I'm on my 5th EV over 8 years, so I do have some experience of using rapids, including using one of the rapids I mentioned with the previous Leaf (several times).
That specific rapid would have (initially at least) delivered 47kW to the Leaf (using Chademo, not CCS, of course). It delivered 33kW to the Enyaq. The other of the pair was not being used at the time.
Rapid charger power restriction (excluding car and battery factors) is usually down to:
- two charging on the same rapid, the available maximum power gets shared (if set for dual charging)
- using one of a row of chargers, where the grid feed is limited (i.e. the incoming cable).
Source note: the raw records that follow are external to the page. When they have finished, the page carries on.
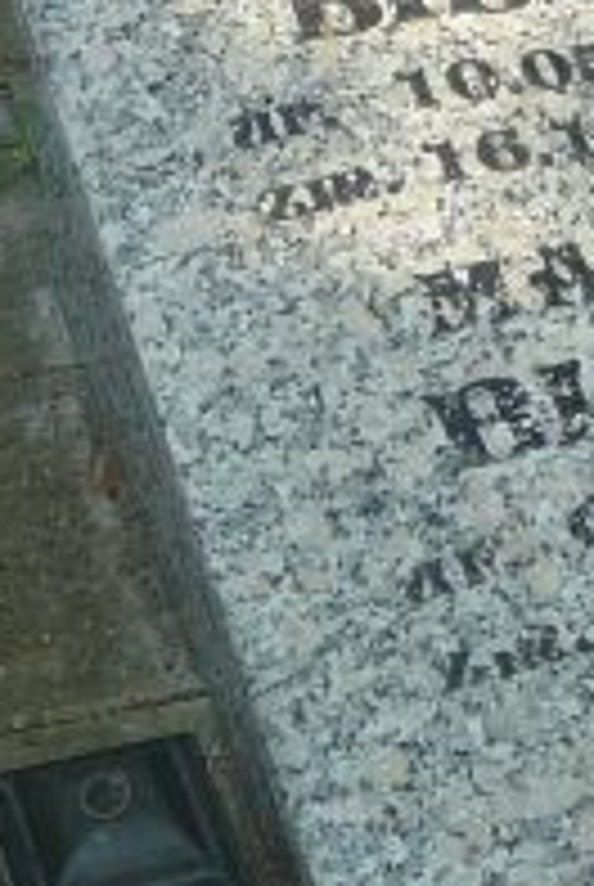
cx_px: 986
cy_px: 306
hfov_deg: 11.0
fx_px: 2910
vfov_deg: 17.3
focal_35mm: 118
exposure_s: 1/320
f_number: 2.8
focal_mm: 5.2
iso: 80
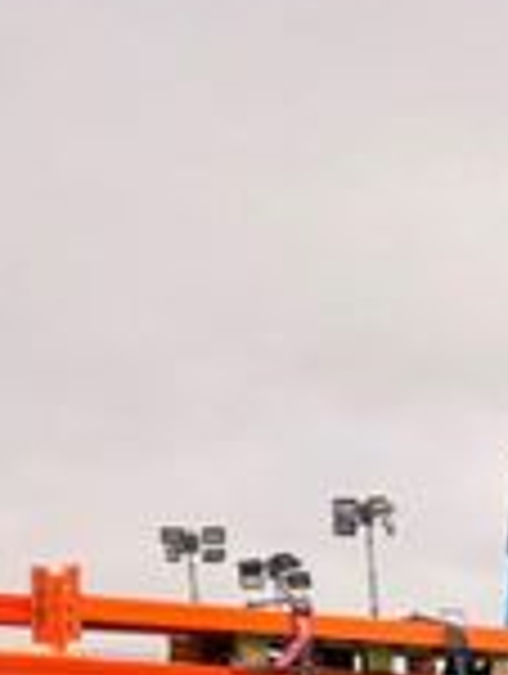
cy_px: 950
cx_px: 1092
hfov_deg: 12.9
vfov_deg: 18.5
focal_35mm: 96
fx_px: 1873
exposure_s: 1/389
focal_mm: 6.76
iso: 100
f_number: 1.78
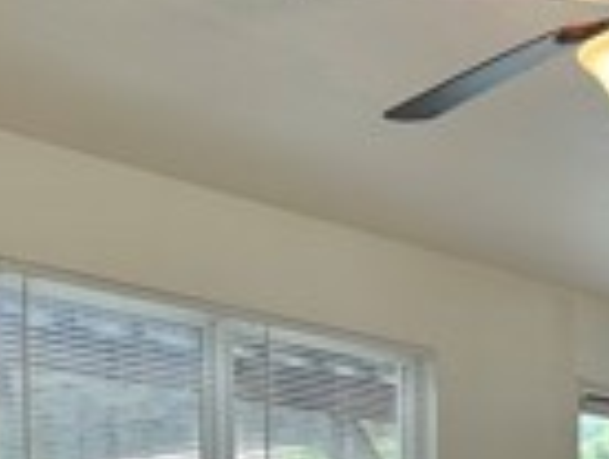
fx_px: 1956
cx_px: 635
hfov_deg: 17.2
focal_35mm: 111
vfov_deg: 12.7
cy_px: 675
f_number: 1.78
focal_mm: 6.86
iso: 64
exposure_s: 1/120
Sometimes the chargers can intelligently share the power between them, so it matters what vehicles are connected to the other chargers.
- I don't think that there are dynamic factors which impact the grid feed, except possibly in places like Braintree which have an on-site grid level battery, so local level of charge may be a factor.
My concern is that the Enyaq is not taking charge at any reasonable level - a factor controlled by the car's battery management system, and certainly not up to the graphs I've seen published, which indicate that it should take 50kW from a 50kW charger until quite high up the charge level. In a direct comparison with the Leaf (50kW max), the Enyaq (125kW max) appears to be charging at a slower rate - this is dire when you consider that the Enyaq has temperature control on the battery pack and the Leaf has no such luxury.
I can only hope that the forthcoming software update resolves this issue. Otherwise, I'll be looking closely at how early I can swap back to Nissan and get an Ariya. Despite the Enyaq being a very nice car, Nissan's EV experience over VW Groups inexperience is glaring obvious to me.